I then went on a fairly short (11m) LSR (I did nearly 15m Yesterday)Started food prep for this evening.Watched the men's 5000, and the women's 1500 on the BBC.went to bed for an hour.Back to church for another guest speaker.Home to finish the cooking and eat the food. Roast beef, assorted veg - pots,mushrooms, peppers, carrot, & parsnip, with a plum based sauce. Plum and oat bake with evap' to finish. washed down with shiraz.
I've found reading this entire thread really interesting and quite thoguht provoking. I live with Mr S and little in S in a small village. We don't have a service every week at the village Church, just once or twice a month. Little S thinks our vicar Charlie is fantastic and is not averse to asking typical four year old questions mid sermon. I'm glad to say his enquiring mind is encouraged by our small congregation. So, for me if there is a service at Church that's where we go, then lunch then an afternoon/evening LSR. If no service, extra snooze in bed and a LSR at some point during the day.

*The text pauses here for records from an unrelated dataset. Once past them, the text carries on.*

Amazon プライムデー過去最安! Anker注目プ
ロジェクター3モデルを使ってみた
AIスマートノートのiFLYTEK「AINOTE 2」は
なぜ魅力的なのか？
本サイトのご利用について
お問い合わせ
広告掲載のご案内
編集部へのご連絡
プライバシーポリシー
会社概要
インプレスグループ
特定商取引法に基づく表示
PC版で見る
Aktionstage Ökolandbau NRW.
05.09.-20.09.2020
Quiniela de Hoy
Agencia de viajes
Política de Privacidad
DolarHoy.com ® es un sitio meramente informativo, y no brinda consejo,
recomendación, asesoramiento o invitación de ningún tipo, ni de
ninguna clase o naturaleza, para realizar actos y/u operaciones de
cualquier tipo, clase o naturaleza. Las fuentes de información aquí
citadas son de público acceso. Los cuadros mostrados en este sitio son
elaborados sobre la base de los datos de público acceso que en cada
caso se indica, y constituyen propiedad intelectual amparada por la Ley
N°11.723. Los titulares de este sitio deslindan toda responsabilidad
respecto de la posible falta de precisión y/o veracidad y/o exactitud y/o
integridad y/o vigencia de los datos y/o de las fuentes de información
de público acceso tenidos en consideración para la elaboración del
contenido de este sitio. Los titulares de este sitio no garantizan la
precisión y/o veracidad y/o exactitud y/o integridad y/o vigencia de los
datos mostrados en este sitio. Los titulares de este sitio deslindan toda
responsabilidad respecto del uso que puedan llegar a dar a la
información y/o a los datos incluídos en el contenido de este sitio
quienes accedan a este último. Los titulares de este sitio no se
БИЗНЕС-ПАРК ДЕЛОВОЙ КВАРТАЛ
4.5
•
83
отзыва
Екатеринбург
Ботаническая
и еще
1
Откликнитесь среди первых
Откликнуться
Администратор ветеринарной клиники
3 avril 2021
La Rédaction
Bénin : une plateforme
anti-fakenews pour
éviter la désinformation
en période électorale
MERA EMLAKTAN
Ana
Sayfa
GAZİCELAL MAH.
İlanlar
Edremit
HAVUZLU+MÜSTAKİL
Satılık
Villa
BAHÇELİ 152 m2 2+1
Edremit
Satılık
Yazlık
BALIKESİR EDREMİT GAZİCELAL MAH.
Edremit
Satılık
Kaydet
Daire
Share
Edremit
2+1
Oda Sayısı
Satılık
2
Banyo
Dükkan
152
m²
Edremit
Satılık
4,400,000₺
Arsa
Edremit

I completely agree with all the comments about being put off church as a kid. I recall trotting along to Church with my mum because that's just what you did and having to sit very quietly through very long tedious services. Everyone makes up their own mind in the end.
a really interesting thread!
I'd class myself as someone who does believe, but hasn't done a lot about it in recent years in terms of going to church regularly. Once in a while is more like it.
Personally, I go rowing on Sunday mornings, so LSR is either after work on Friday (always a joy) or Saturday. (Did try it after rowing once or twice - disaster - legs didn't work at all)
But I find it interesting that so many events - whether running, rowing, whatever - are held on Sunday mornings with the clear expectation that no-one will find this clashes with church. How expectations have changed over the last decades.
I quite agree with others that to my mind regular, clockwork, church attendance is not the be-all and end-all of a person's religious life. But I was on a course recently where I met a woman who said that she didn't like the fact that so many races were Sunday am. because church, for her, was really important and she was forever having to chose between two things which meant a lot to her - her running and her faith. She said she didn't do half as many events as she otherwise would have done.
Are there not also evening services, though?
Several other posters on here have referred to them. Perhaps it depends on your church.
I have been surprised by the number of church-goers on the forum. Other than my mother, I don't know anyone else who goes to church.
I guess a thread with a title like this would attract them even though they might not be that numerous, WIlkie.
If I don't believe in something, then I just leave it at that as long as it's a reasonable conclusion to draw based on the evidence, I don't really see it as something I need to work on.